Now not only am I torn between these two important people in my life, but also my family is putting immense pressure on me to cancel on my friend’s wedding in favor of my cousin’s. They argue that since my cousin is family, I should prioritize her special day over my friend’s. My aunts and grandparents are echoing the sentiment that I should cancel on my friend’s wedding. They believe that not doing so would result in strained relationships within the family. It’s important to note that I was never informed of the date until six months after I committed to my friend’s wedding.
On one hand, I genuinely want to be a part of my favorite cousin’s wedding. The thought of not being there for her on such an important day is heart-wrenching. However, it’s equally important to acknowledge that my close friend asked me to be a part of her special day six months in advance, showing her trust and confidence in our friendship. I don’t want to let her down either.

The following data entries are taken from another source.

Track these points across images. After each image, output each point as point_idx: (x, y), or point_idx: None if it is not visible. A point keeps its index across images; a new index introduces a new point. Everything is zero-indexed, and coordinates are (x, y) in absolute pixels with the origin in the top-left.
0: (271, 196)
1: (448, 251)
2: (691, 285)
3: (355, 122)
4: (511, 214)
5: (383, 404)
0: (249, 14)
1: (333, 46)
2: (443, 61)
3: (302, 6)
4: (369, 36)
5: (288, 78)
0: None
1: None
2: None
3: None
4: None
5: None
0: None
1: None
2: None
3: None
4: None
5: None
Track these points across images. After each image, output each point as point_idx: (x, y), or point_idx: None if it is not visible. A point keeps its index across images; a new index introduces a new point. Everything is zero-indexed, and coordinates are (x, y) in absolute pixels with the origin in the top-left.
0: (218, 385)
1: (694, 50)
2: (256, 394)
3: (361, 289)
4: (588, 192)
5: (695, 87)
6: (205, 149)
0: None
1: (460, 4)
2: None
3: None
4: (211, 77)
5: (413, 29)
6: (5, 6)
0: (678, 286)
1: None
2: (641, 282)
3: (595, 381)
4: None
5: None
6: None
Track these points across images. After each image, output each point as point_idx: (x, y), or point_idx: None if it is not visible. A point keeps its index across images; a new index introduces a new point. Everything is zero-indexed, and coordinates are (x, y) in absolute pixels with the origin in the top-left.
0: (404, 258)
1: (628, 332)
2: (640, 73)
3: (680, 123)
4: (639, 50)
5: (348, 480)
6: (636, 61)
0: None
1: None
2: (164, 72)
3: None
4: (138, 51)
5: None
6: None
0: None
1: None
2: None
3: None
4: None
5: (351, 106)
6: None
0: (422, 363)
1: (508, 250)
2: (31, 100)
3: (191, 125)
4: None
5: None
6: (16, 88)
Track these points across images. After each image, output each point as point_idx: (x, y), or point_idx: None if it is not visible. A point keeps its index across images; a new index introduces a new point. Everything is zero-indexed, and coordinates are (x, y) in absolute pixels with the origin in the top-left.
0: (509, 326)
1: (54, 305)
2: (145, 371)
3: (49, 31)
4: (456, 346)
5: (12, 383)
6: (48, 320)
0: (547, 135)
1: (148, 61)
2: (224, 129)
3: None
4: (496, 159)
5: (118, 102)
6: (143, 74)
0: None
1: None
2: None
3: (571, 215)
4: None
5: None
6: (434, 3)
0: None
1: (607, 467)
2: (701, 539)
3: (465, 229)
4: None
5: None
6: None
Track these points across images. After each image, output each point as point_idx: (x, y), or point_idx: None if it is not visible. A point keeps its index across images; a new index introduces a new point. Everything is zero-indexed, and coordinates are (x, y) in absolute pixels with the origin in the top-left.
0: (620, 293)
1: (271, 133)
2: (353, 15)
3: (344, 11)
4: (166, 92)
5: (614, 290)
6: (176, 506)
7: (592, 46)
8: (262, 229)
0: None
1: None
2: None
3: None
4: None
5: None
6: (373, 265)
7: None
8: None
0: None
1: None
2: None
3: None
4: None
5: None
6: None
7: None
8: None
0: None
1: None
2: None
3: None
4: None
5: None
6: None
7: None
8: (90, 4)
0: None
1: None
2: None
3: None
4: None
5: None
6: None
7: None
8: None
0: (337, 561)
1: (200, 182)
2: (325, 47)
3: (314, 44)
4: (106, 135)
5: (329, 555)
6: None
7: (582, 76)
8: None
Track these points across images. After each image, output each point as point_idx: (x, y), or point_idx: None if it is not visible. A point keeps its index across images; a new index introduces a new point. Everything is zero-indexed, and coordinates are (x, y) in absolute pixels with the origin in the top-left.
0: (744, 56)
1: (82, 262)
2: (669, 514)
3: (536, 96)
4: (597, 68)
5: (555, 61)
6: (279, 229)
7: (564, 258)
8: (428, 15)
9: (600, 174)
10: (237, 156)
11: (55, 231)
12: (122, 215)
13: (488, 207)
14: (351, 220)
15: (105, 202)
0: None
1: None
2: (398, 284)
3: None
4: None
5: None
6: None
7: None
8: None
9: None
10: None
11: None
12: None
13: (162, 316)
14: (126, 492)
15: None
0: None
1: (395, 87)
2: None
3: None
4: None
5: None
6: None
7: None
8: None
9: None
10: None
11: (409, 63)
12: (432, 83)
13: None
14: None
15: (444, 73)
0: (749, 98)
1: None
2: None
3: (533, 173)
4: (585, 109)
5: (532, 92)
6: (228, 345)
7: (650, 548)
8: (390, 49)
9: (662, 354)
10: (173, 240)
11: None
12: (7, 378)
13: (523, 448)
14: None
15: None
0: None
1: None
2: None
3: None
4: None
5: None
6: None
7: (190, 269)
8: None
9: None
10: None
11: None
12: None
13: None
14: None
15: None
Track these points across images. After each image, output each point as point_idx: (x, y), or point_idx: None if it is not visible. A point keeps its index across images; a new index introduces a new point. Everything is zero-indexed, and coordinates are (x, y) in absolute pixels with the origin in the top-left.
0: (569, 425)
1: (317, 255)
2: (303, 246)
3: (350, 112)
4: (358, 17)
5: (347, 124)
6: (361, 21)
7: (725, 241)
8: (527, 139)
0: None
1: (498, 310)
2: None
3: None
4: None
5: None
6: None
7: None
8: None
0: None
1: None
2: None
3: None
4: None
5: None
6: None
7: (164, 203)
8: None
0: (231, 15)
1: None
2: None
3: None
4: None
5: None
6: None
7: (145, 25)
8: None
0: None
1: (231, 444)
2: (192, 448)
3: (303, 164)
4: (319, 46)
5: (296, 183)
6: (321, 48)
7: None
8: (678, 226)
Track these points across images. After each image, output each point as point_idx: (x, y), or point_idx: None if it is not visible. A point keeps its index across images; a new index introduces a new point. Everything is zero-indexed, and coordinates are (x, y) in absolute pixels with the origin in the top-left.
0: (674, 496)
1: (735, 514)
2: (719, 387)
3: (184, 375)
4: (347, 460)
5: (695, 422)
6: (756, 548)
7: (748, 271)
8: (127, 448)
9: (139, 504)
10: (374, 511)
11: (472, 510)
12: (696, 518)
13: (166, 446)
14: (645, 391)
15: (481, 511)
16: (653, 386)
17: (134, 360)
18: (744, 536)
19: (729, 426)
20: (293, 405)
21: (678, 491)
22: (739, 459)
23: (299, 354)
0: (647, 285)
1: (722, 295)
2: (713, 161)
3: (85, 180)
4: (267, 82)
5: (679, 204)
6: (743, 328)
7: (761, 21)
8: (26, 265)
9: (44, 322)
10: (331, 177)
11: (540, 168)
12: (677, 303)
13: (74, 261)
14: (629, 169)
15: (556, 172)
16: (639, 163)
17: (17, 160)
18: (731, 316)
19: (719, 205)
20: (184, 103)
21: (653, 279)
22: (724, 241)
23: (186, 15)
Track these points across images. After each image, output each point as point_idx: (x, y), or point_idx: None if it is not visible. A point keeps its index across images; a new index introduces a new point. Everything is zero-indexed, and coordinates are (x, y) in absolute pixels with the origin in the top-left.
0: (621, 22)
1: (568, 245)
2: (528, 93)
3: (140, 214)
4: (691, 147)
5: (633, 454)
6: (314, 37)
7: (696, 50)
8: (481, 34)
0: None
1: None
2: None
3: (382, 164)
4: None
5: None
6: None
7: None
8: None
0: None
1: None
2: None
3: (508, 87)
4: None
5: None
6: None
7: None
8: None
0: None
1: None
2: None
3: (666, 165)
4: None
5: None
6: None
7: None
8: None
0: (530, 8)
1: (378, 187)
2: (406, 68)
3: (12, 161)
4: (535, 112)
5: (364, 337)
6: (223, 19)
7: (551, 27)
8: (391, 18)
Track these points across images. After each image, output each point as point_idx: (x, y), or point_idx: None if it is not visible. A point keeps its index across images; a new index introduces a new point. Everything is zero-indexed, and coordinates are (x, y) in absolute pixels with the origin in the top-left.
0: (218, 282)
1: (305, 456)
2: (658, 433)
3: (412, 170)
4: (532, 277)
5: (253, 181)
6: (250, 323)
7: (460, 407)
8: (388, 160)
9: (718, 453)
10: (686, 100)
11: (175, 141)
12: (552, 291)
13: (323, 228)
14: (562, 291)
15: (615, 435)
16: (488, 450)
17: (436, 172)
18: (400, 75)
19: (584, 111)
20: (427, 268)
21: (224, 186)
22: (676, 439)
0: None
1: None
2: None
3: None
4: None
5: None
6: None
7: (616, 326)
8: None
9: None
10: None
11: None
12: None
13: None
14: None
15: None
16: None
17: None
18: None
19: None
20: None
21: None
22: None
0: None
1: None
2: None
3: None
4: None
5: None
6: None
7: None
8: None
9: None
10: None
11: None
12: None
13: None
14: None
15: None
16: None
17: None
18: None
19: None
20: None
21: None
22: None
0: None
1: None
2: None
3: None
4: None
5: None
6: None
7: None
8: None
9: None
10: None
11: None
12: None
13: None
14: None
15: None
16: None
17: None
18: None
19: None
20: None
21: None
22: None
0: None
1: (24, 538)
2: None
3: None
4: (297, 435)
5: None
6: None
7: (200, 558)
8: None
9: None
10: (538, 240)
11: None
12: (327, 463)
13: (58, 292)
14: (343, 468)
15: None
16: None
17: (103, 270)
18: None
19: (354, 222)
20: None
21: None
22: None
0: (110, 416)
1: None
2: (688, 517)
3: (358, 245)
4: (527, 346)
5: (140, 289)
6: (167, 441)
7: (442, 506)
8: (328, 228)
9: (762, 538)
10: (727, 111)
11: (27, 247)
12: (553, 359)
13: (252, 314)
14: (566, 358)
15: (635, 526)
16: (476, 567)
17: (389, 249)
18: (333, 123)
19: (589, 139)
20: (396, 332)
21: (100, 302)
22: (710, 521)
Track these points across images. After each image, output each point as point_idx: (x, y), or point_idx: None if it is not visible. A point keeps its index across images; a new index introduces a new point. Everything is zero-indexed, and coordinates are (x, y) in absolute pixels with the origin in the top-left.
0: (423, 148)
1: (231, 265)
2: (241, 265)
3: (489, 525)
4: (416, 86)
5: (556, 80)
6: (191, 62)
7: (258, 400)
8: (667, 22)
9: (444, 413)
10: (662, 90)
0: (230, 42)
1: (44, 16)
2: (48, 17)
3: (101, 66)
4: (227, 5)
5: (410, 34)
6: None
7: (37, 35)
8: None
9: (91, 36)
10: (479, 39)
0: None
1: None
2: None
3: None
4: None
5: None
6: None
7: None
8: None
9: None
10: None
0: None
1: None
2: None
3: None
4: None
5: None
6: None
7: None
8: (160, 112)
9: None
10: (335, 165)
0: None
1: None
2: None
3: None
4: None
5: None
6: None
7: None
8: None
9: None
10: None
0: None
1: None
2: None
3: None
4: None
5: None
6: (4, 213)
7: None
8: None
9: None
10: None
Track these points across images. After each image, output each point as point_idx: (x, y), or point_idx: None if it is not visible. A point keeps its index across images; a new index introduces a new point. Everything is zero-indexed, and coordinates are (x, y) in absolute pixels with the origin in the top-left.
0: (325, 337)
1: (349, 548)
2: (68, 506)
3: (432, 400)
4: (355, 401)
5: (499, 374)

Wendy, I fear that whichever choice I make, I will be faced with disappointment, resentment, or even the possibility of damaged relationships. I value your perspective and wisdom. Can you offer any advice on how to navigate this challenging situation? I want to find a solution that honors both my cousin and my friend, without sacrificing my own happiness or jeopardizing important connections in my life. — Simply G
This one is simple: You go to your friend’s wedding. Why? Because you committed to it six months before you even knew that your cousin’s wedding would be the same day. If it was so important to your cousin that you be in her wedding, she could have cleared the date with you before committing to it. That’s usually the first thing people do in the wedding planning process – they pick a date and run it by the most important people to make sure there isn’t a conflict. If you weren’t among the most important to be consulted about the date, your cousin – and the rest of the family – has to accept that you made a prior commitment. It would be rude, hurtful, and damaging to your friendship to back out of your friend’s wedding after committing to be in it six months before.
Your cousin and extended family will be disappointed, but they’ll get over it. If they don’t, that’s on them, not you. I’m not sure there’s a guaranteed way to avoid hurt feelings here, but one thing you could do is send your cousin a small gift congratulating her on her engagement and a thoughtful, hand-written note expressing your genuine regret in missing her special day and a hope that you might be included in other wedding-related events. Write the note in your own words, but here’s a sample script to get you started:
“Cousin, I’m thrilled for you that you’ve found the person you want to spend your life with, and I want to wish you congratulations again on your engagement. As you know, six months before your engagement, I agreed to be in my close friend’s wedding, which I’ve now learned will be the same day as your wedding. I wish I could be in two places at once, but I can’t, and I know it would not be a reflection of the values I was raised with to back out of a commitment, especially one I’ve made to someone important to me whom I hope to have in my life for a long time.
I hope you understand, and if you don’t right now, I hope I can earn your understanding in time. It will be a loss for me to miss your wedding, but I look forward to celebrating the happy occasion in the months to come through any related events I might be lucky enough to be included in.”
In the coming months, if your family continues to pressure and guilt you, you may need to enforce some boundaries with them, like refusing to engage in topics of conversation that make you uncomfortable and maybe limiting time with family. It’s also important to remember that hurt feelings happen and they aren’t the end of the world. People can move on from disagreements. What’s most important is that you feel you’ve acted with integrity, and I think the path I’ve laid out above is your best chance to arrive there. Good luck.